First things first. When you connect to send a file, a picture or when u connect to talk with any of your buddies on AIM, you are Directly connected with them. Throughout the duration of the file transfer or the Talk that u had with him/her, a simple netstat -n will reveal your IP address. Now, was he showing you the chat that u did only with him or other buddies too...if He showed you only the chat u did with him, then he's just using AIM 6 or just copying and pasting the conversation. Otherwise we could be using a spy program which logs all your chat conversations, passwords, keys pressed, programs that u've run, websites visited, etc. Now for telling you your location...all he did is use a program similiar to NeoTrace and used your IP that he got from the netstat to locate you. Don't worry much just be aware of the situation.

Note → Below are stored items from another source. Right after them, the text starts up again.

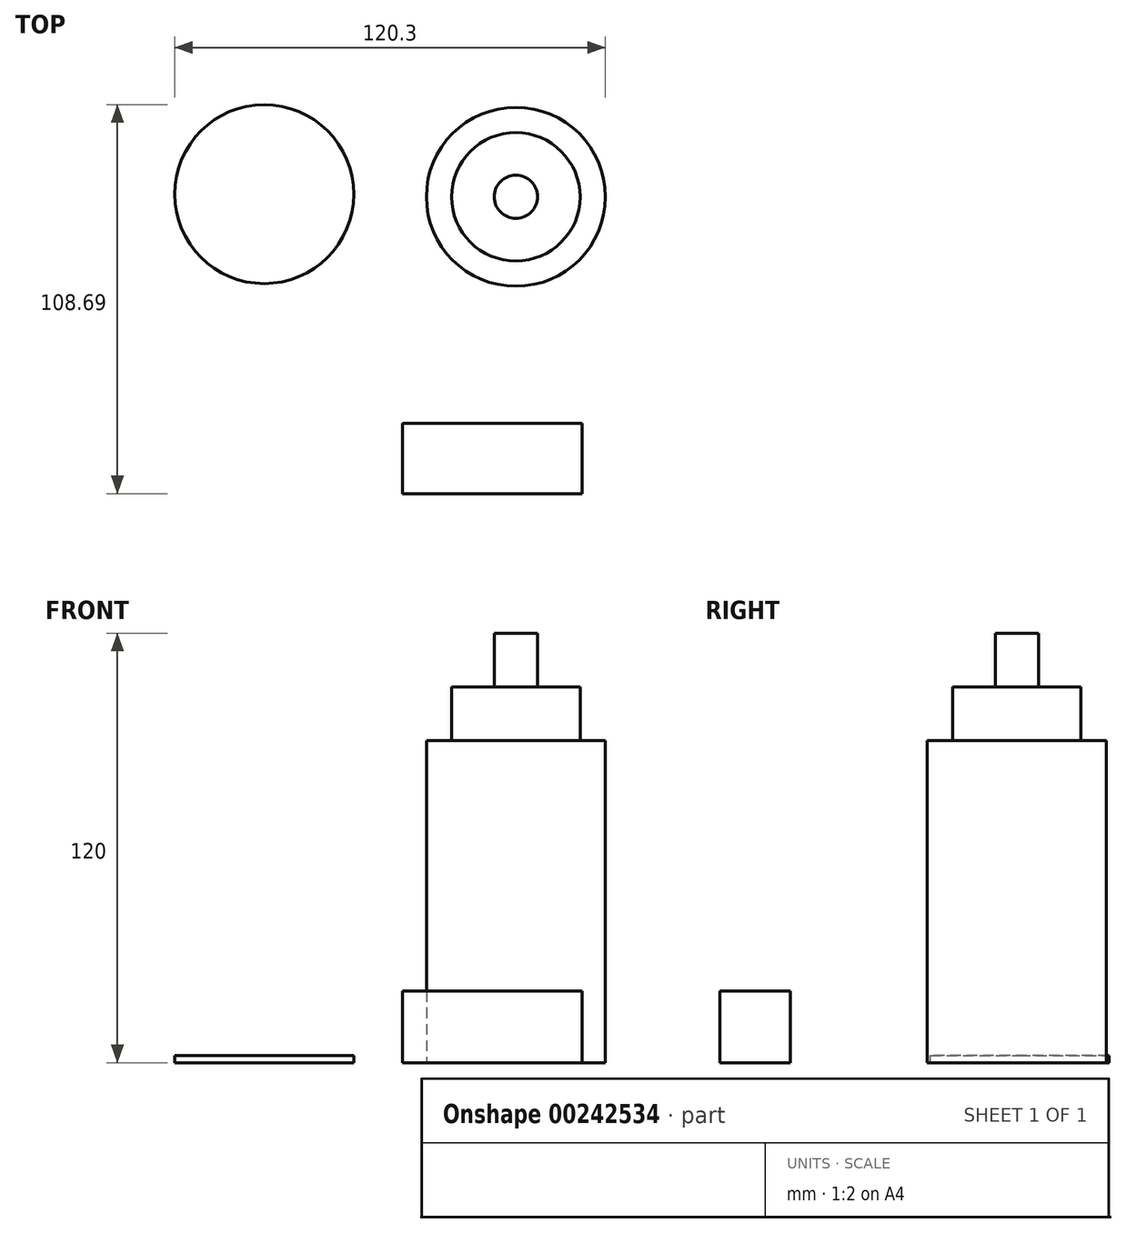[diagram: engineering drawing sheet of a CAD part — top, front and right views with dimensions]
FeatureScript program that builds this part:
annotation { "Feature Type Name" : "Feature", "Feature Type Description" : "" }
export const myFeature = defineFeature(function(context is Context, id is Id, definition is map)
    precondition{}
    {
        {
            var Q0;
            Q0=qCreatedBy(makeId("Top.planeOp"),FACE);
            var sketch = newSketch(context, id + "F0", { "sketchPlane" : qUnion([Q0])});
            skCircle(sketch, "E0", {"center": v(-32.04, 34.2) * mm, "radius": 25 * mm});
            skSolve(sketch);
        }
        {
            var Q0;
            Q0=sQuery(id+"F0.wireOp",EDGE,"E0");
            extrude(context, id + "F1", {"bodyType" : ToolBodyType.SURFACE, "surfaceEntities" : qUnion([Q0]), "depth" : 20 * mm});
        }
        {
            var Q0;
            Q0=makeQuery(id+"F0.imprint","IMPRINT",FACE,{"disambiguationData":[TD([[makeQuery(id+"F0.imprint","IMPRINT",EDGE,{"derivedFrom":sQuery(id+"F0.wireOp",EDGE,"E0")}),1.0]])]});
            extrude(context, id + "F2", {"entities" : qUnion([Q0]), "depth" : 2 * mm});
        }
        {
            var Q0;
            Q0=qCreatedBy(makeId("Top.planeOp"),FACE);
            var sketch = newSketch(context, id + "F3", { "sketchPlane" : qUnion([Q0])});
            skCircle(sketch, "E1", {"center": v(38.26, 33.46) * mm, "radius": 25 * mm});
            skCircle(sketch, "E2", {"center": v(38.26, 33.46) * mm, "radius": 17.94 * mm});
            skCircle(sketch, "E3", {"center": v(38.26, 33.46) * mm, "radius": 6.04 * mm});
            skSolve(sketch);
        }
        {
            var Q0;
            Q0=makeQuery(id+"F3.imprint","IMPRINT",FACE,{"disambiguationData":[TD([[makeQuery(id+"F3.imprint","IMPRINT",EDGE,{"derivedFrom":sQuery(id+"F3.wireOp",EDGE,"E1")}),1.0]])]});
            extrude(context, id + "F4", {"entities" : qUnion([Q0]), "depth" : 90 * mm});
        }
        {
            var Q0;
            Q0=makeQuery(id+"F3.imprint","IMPRINT",FACE,{"disambiguationData":[TD([[makeQuery(id+"F3.imprint","IMPRINT",EDGE,{"derivedFrom":sQuery(id+"F3.wireOp",EDGE,"E2")}),1.0]])]});
            extrude(context, id + "F5", {"entities" : qUnion([Q0]), "operationType" : NewBodyOperationType.ADD, "depth" : 105 * mm});
        }
        {
            var Q0;
            Q0=makeQuery(id+"F3.imprint","IMPRINT",FACE,{"disambiguationData":[TD([[makeQuery(id+"F3.imprint","IMPRINT",EDGE,{"derivedFrom":sQuery(id+"F3.wireOp",EDGE,"E3")}),1.0]])]});
            extrude(context, id + "F6", {"entities" : qUnion([Q0]), "operationType" : NewBodyOperationType.ADD, "depth" : 120 * mm});
        }
        {
            var Q0;
            Q0=qCreatedBy(makeId("Top.planeOp"),FACE);
            var sketch = newSketch(context, id + "F7", { "sketchPlane" : qUnion([Q0])});
            skLineSegment(sketch, "E4.bottom", {"start": v(59.56, -26.67) * mm, "end": v(3.96, -26.67) * mm});
            skLineSegment(sketch, "E4.top", {"start": v(59.56, -51.74) * mm, "end": v(3.96, -51.74) * mm});
            skLineSegment(sketch, "E4.left", {"start": v(59.56, -26.67) * mm, "end": v(59.56, -51.74) * mm});
            skLineSegment(sketch, "E4.right", {"start": v(3.96, -26.67) * mm, "end": v(3.96, -51.74) * mm});
            skLineSegment(sketch, "E5.bottom", {"start": v(56.73, -29.87) * mm, "end": v(6.6, -29.87) * mm});
            skLineSegment(sketch, "E5.top", {"start": v(56.73, -49.48) * mm, "end": v(6.6, -49.48) * mm});
            skLineSegment(sketch, "E5.left", {"start": v(56.73, -29.87) * mm, "end": v(56.73, -49.48) * mm});
            skLineSegment(sketch, "E5.right", {"start": v(6.6, -29.87) * mm, "end": v(6.6, -49.48) * mm});
            skSolve(sketch);
        }
        {
            var Q0;
            Q0=makeQuery(id+"F7.imprint","IMPRINT",FACE,{"disambiguationData":[TD([[makeQuery(id+"F7.imprint","IMPRINT",EDGE,{"derivedFrom":sQuery(id+"F7.wireOp",EDGE,"E5.bottom")}),1.0]])]});
            extrude(context, id + "F8", {"entities" : qUnion([Q0]), "depth" : 20 * mm});
        }
    });
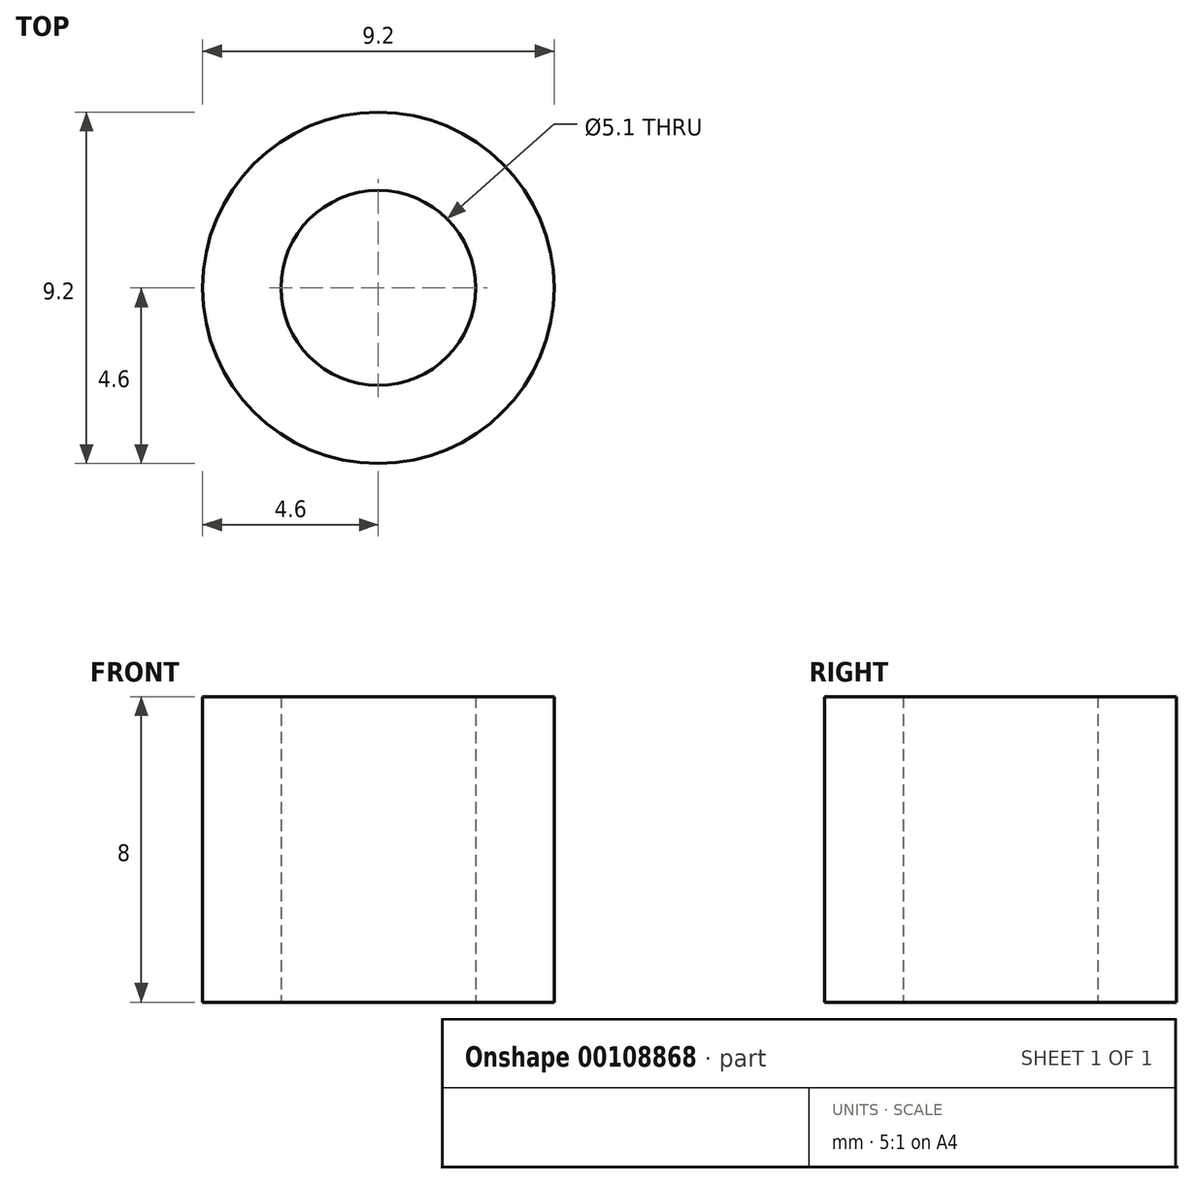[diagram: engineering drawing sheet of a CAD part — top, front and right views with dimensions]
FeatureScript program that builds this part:
annotation { "Feature Type Name" : "Feature", "Feature Type Description" : "" }
export const myFeature = defineFeature(function(context is Context, id is Id, definition is map)
    precondition{}
    {
        {
            var Q0;
            Q0=qCreatedBy(makeId("Top.planeOp"),FACE);
            var sketch = newSketch(context, id + "F0", { "sketchPlane" : qUnion([Q0])});
            skLineSegment(sketch, "E0", {"start": v(-17.27, 0) * mm, "end": v(19.18, 0) * mm, "construction": true});
            skLineSegment(sketch, "E1", {"start": v(0, -15.58) * mm, "end": v(0, -13.79) * mm, "construction": true});
            skLineSegment(sketch, "E2", {"start": v(0, 9.98) * mm, "end": v(0, -10.83) * mm, "construction": true});
            skCircle(sketch, "E3", {"center": v(0, 0) * mm, "radius": 2.55 * mm});
            skCircle(sketch, "E4", {"center": v(0, 0) * mm, "radius": 4.6 * mm});
            skSolve(sketch);
        }
        {
            var Q0;
            Q0=makeQuery(id+"F0.imprint","IMPRINT",FACE,{"disambiguationData":[TD([[makeQuery(id+"F0.imprint","IMPRINT",EDGE,{"derivedFrom":sQuery(id+"F0.wireOp",EDGE,"E3")}),-1.0]])]});
            extrude(context, id + "F1", {"entities" : qUnion([Q0]), "depth" : 8 * mm});
        }
    });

If your friend had you visit a site that looked funny example: http://123.45.678.910.com then you probably ended up getting scanned by his computer... however if you did want to get even you could just copy down that number because its his I.P. also.. I'm guessing he used something like Visual Route to find out where you are... theres something like Visual Route under the Tools and Toys section of this site... however it doesnt give nearly as many details as visual route.
you might want to try using a I.P. spoofer or Firewall from now on when you talk online
hey...................there are alof of software that can hack yr MSN log file..........if the guy knows yr ip address..........................but if u only use MSN version 6.0................if u want to know more u can sent mail to me "[email protected]"
Hey Guys wud someone tell me how would i know which port is used by MSN Messenger and by Yahoo and AOL messengers? So i'm a rookie, I just wana know if these ports are always the same whenever we start a messenger or do they also change like a DHCP'ed IP Addresses. (Why do i get the feeling that this is a very stupid qs?)